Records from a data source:
========================================
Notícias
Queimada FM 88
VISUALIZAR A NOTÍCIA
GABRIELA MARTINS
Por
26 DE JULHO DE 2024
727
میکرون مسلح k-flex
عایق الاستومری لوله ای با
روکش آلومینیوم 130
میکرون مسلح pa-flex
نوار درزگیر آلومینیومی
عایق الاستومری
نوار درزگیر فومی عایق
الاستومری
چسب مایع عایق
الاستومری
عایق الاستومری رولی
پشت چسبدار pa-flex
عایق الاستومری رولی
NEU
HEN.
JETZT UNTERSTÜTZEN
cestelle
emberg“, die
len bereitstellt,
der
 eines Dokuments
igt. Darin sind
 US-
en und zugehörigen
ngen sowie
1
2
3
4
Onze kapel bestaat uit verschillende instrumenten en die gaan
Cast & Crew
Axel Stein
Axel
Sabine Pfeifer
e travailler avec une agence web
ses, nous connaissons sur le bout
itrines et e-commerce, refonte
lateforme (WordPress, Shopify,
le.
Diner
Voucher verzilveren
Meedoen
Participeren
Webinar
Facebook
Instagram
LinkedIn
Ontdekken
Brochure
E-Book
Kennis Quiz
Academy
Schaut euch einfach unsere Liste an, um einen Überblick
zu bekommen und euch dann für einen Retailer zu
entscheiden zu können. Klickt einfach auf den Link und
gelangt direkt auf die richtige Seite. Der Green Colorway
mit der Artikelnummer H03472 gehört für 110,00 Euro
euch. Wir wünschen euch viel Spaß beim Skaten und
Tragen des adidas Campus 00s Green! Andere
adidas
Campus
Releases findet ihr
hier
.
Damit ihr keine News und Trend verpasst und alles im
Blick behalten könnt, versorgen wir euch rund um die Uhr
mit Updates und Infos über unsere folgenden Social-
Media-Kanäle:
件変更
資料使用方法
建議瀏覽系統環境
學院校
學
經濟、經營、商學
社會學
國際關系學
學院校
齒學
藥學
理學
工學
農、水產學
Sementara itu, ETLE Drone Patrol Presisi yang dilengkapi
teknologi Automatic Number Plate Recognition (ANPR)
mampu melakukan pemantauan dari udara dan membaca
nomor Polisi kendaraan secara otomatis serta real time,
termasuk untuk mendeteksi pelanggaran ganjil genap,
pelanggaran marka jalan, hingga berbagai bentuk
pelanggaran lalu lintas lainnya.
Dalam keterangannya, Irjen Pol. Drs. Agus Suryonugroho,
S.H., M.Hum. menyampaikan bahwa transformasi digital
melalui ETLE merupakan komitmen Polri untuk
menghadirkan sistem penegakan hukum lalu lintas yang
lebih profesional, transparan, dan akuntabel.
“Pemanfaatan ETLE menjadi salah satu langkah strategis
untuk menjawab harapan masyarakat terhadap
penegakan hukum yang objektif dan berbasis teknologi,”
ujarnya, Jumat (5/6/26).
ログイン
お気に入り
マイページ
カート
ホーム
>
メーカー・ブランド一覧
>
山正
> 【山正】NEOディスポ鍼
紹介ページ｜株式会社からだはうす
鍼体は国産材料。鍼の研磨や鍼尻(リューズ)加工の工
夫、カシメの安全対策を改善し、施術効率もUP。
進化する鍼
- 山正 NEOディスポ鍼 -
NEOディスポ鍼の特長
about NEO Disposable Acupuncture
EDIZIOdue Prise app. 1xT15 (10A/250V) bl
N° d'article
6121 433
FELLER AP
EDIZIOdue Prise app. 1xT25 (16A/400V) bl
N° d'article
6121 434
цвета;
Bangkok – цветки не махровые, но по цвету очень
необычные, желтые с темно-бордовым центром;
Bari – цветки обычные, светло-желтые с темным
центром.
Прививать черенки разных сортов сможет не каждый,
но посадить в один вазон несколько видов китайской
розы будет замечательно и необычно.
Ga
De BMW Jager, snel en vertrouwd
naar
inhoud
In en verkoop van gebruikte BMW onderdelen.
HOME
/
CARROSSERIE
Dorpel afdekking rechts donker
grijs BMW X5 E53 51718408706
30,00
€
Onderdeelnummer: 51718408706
========================================
- Try it:
The answer should consist only of the lines from the one containing "De BMW Jager, snel en vertrouwd" through the last line of the data, given again exactly.

- Response box:
De BMW Jager, snel en vertrouwd
naar
inhoud
In en verkoop van gebruikte BMW onderdelen.
HOME
/
CARROSSERIE
Dorpel afdekking rechts donker
grijs BMW X5 E53 51718408706
30,00
€
Onderdeelnummer: 51718408706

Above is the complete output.